Unreal Engine 5 has built new features into the engine to make it easier for developers to build massive, high-fidelity worlds. Nanite provides a virtualized geometry system, meant to replace the need for LODs while enabling extreme geometric detail up close.
I was personally interested in trying this new technology on LEGO brick-built scenes, as LEGO bricks are small, voxel-like elements with limited options for LODs per-brick. I set out on an overambitious project to procedurally generate a performant, brick-built, minifig-scale island using Nanite to handle LODs.

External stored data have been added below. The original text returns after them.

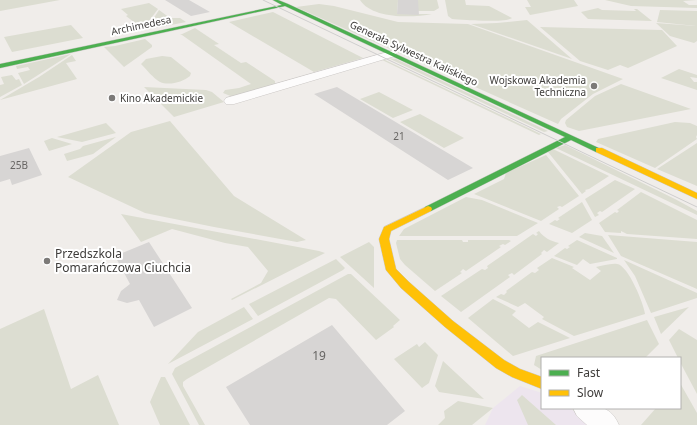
<svg xmlns="http://www.w3.org/2000/svg" width="697" height="425" font-family="'Noto Sans',sans-serif">
  <rect width="100%" height="100%" fill="#f0edea"/>
  <path fill="#ede5ee" d="M520 386 542 393V408H570L590 425H485L493 408Z"/>
  <path fill="#dcddd1" d="M0 0H60L0 11Z
    M360 0H398L397 14H432C412 18 372 19 360 0Z
    M418 0H437L439 8 434 11H418Z
    M445 0H465L466 5 489 6 512 18C505 23 462 20 452 19L448 16Z
    M527 0H574L578 6 530 15 525 7H531Z
    M605 0H697L683 1 689 5H697V8L631 6Z
    M149 3 158 9 143 29 126 16 128 15 121 9Z
    M319 4 334 6 398 22 468 24 623 79 593 94 561 119 558 124 296 7Z
    M598 8 602 10 636 11 634 9H637L652 21 588 19 581 12Z
    M159 10 170 18H180L186 22 146 30Z
    M660 10 697 11V41L694 43 670 36 656 23 696 26 657 22Z
    M273 12 363 58 314 72 229 22Z
    M527 20 572 59 471 24 497 23Z
    M71 25 83 38 12 52 4 37Z
    M540 27 662 30 677 46 628 68 620 65 608 70 580 61Z
    M195 28 219 44 214 45 241 63 246 62 275 81V85L233 97 223 93 225 90 239 88 251 84 182 35H180Z
    M145 39 152 45V47L124 67 104 47 115 46Z
    M71 54 24 84 18 73 30 70 28 67 17 69 16 66Z
    M72 55 76 61 66 63 77 79 0 100 39 77Z
    M162 56 171 57 191 73 190 76C183 82 169 86 160 82 153 78 146 69 141 64L146 59Z
    M388 58 396 59 548 131 544 132Z
    M380 59H383L541 134 539 135Z
    M679 69 697 75V78L690 77 694 82H697V90L661 78Z
    M12 75 16 80 19 79 22 85 0 97V85L4 84 1 77Z
    M621 84 691 109 579 131 567 127 565 123 566 120 595 96Z
    M144 87 206 90 212 92 224 102 174 117Z
    M379 92 413 110 393 118 360 99Z
    M420 114 464 138 444 148 400 122Z
    M170 121 234 196 306 240 297 242 214 227 145 213 68 177 131 132Z
    M675 122 690 123 697 126V135L696 137 697 139 655 168 596 142 598 139Z
    M106 123 116 133 82 142 57 137Z
    M116 137 93 154 67 161 64 154 80 149 83 146Z
    M52 138 72 144 49 151 44 141Z
    M697 143V186L657 169Z
    M565 145 675 199 697 211V215L556 148Z
    M553 149 609 176 589 189 585 190 586 191 582 194 548 152Z
    M546 155 579 196 562 207 560 206 557 207 559 209 541 221 474 194 504 179 506 173Z
    M615 180 635 189 602 212 600 211 597 213 599 215 595 217 585 199Z
    M641 192 697 220V239L627 234 621 231V233L605 232 599 223 615 212 617 213 619 211 617 210Z
    M466 197 482 200 538 223 517 236H399L404 229Z
    M582 202 592 220 572 233 549 224 555 220 557 221 560 219 558 218Z
    M121 214 319 251 325 253 232 300 231 299 261 283 268 271 248 247 225 243 172 229 141 242Z
    M539 231C544 238 551 241 559 243L547 252 544 250 541 253 542 254 514 275 512 273 508 275 510 277 461 312 441 296 482 269 485 270 488 268 487 266 533 234 536 236 538 234 536 233Z
    M585 233 602 236 614 253 579 237Z
    M608 235 697 242V289L621 256Z
    M397 240H462L463 242H468V240H509L511 241 505 245 503 244 499 246 501 247 466 271 463 269 460 272 462 273 435 291 405 265 400 259 396 243Z
    M577 240 617 258V259L590 264 583 259 577 265 554 256 565 248 567 249 570 247 568 246Z
    M369 242 374 247V288L340 257Z
    M552 258 574 267 572 268 590 280 601 271 596 267C602 266 611 263 617 264 628 265 644 304 645 314L574 336 542 319 544 317 525 303 518 307 496 297 501 294 504 295 507 292 506 291 532 272 535 273 539 270 537 268Z
    M336 259 345 268 343 270 258 316 249 304Z
    M624 260 697 293V298L651 313 635 276Z
    M348 274H351L400 320 393 326 394 327 376 340 336 299 329 298 187 379 183 382V386L205 425H199L172 374 175 368Z
    M493 299 516 311 512 315 529 328 538 322 570 338 513 356 468 318Z
    M244 307 253 319 168 364 198 332Z
    M689 307 661 334 654 317Z
    M44 309 71 389 98 375 119 425H0V329Z
    M647 320 659 344 645 358H542V370L534 365 536 356Z
    M679 329 697 340V394L680 362V358H678L669 340Z
    M425 342 438 355 429 383 422 388 394 359 417 344 419 347Z
    M443 361 484 399 439 392 435 386Z
    M161 377H165L190 425H160L150 402Z
    M680 383 697 413V425H641L656 408H680Z
    M522 395 556 425H528L517 400Z
    M458 401 493 408 472 425H438L445 418 444 411Z"/>
  <path fill="#d7d5d4" d="M165 0H189L210 12 191 16Z
    M398 0H418L419 15 397 14Z
    M337 87 399 124 473 168 448 180 314 94Z
    M29 148 42 175 12 185 10 179 0 182V156Z
    M149 242 192 308 154 327 139 300 127 303 117 300 121 291 130 284 115 256Z
    M332 325 405 411 387 425H250L226 387Z"/>
  <g fill="none" stroke-linecap="round" stroke-linejoin="round">
    <defs>
      <path id="street" d="M391 51 395 52 396 54 395 56 234 104H226L224 101 226 98Z
        M573 408C595 408 609 402 619 425H587L577 416Z"/>
      <path id="fast" d="M273 0H278L288 4 603 150 602 152H596L571 140 431 211H425L424 209 425 207 565 137 285 6 0 68V64L282 5Z"/>
      <path id="slow" d="M596 148H602L697 193V199L596 152Z
        M428 206 431 207 432 209 431 211 391 231 389 239 396 269 409 282 453 321 504 360 520 369 542 377V389L512 377 496 368 445 327 401 288 386 270 379 239 384 227Z"/>
    </defs>
    <use href="#street" stroke="#ccc9c7" stroke-width="1"/>
    <use href="#fast" stroke="#ccc9c7" stroke-width="1"/>
    <use href="#slow" stroke="#ccc9c7" stroke-width="1"/>
    <use href="#street" fill="#fdfcfc" fill-rule="evenodd"/>
    <use href="#fast" fill="#4caf50" fill-rule="evenodd"/>
    <use href="#slow" fill="#ffc107" fill-rule="evenodd"/>
    <path stroke="#cfcece" stroke-width="1" d="M263 0 697 207"/>
  </g>
  <g fill="#7c7a78" stroke="#fff" stroke-width="1.5">
    <circle cx="594" cy="86" r="4"/>
    <circle cx="112" cy="98" r="4"/>
    <circle cx="47" cy="261" r="4"/>
  </g>
  <g text-anchor="middle" stroke-width="4" stroke-linejoin="round" paint-order="stroke">
    <g font-size="10" fill="#3e3c3a" stroke="#fff">
      <text transform="translate(141 25) rotate(-12)" y="4">Archimedesa</text>
      <text transform="translate(414 53) rotate(25)" y="4">Generała Sylwestra Kaliskiego</text>
    </g>
    <g font-size="10" fill="#3e3c3a" stroke="#fff" text-anchor="end">
      <text x="586" y="84">Wojskowa Akademia<tspan x="586" dy="12">Techniczna</tspan></text>
      <text x="120" y="102" text-anchor="start">Kino Akademickie</text>
    </g>
    <g font-size="10" fill="#676563">
      <text x="399" y="140">21</text>
      <text x="19" y="169">25B</text>
    </g>
    <g font-size="12" fill="#3e3c3a" stroke="#fff" text-anchor="start">
      <text x="55" y="258">Przedszkola<tspan x="55" dy="14">Pomarańczowa Ciuchcia</tspan></text>
    </g>
    <g font-size="12" fill="#676563">
      <text x="319" y="360">19</text>
    </g>
  </g>
  <rect x="541" y="357" width="140" height="52" fill="#ffffff" stroke="#b2b1b0"/>
  <rect x="549" y="370" width="20" height="6" fill="#4caf50" stroke="#b2b1b0"/>
  <text x="577" y="377" font-size="12" fill="#3e3c3a">Fast</text>
  <rect x="549" y="390" width="20" height="6" fill="#ffc107" stroke="#b2b1b0"/>
  <text x="577" y="397" font-size="12" fill="#3e3c3a">Slow</text>
</svg>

I found a significant limitation with Nanite that hampered my efforts. Voxel-like worlds, without careful optimization, are one of the worst-case scenarios for Nanite. Nanite works by breaking down clusters of polygons into hierarchal groups that can be simplified down on a per-cluster basis into reduced levels of detail. On something as simple as a cube, there are no clusters to simplify down to. Additionally, the elements I was using suffered from using disconnected meshes for the block, the stud, and each portion of the LEGO logo on top of the studs. These disconnected meshes are referred to in the Nanite documentation as faceted normals. Ultimately, whenever polygons are disconnected, Nanite is unable and unwilling to merge them together.
This means that, for Nanite to work its magic, LEGO elements must all be merged into large mesh chunks offline, then processed by Nanite for use in-engine. Additionally, portions of LEGO elements, such as the tubes used to improve piece grip, should be removed if they will never be seen, as Nanite has difficulty culling closely stacked surfaces. Performing these sorts of operations automatically and at scale is something I haven't fully worked out, although similar processing was done in-engine in LEGO® Builder's Journey.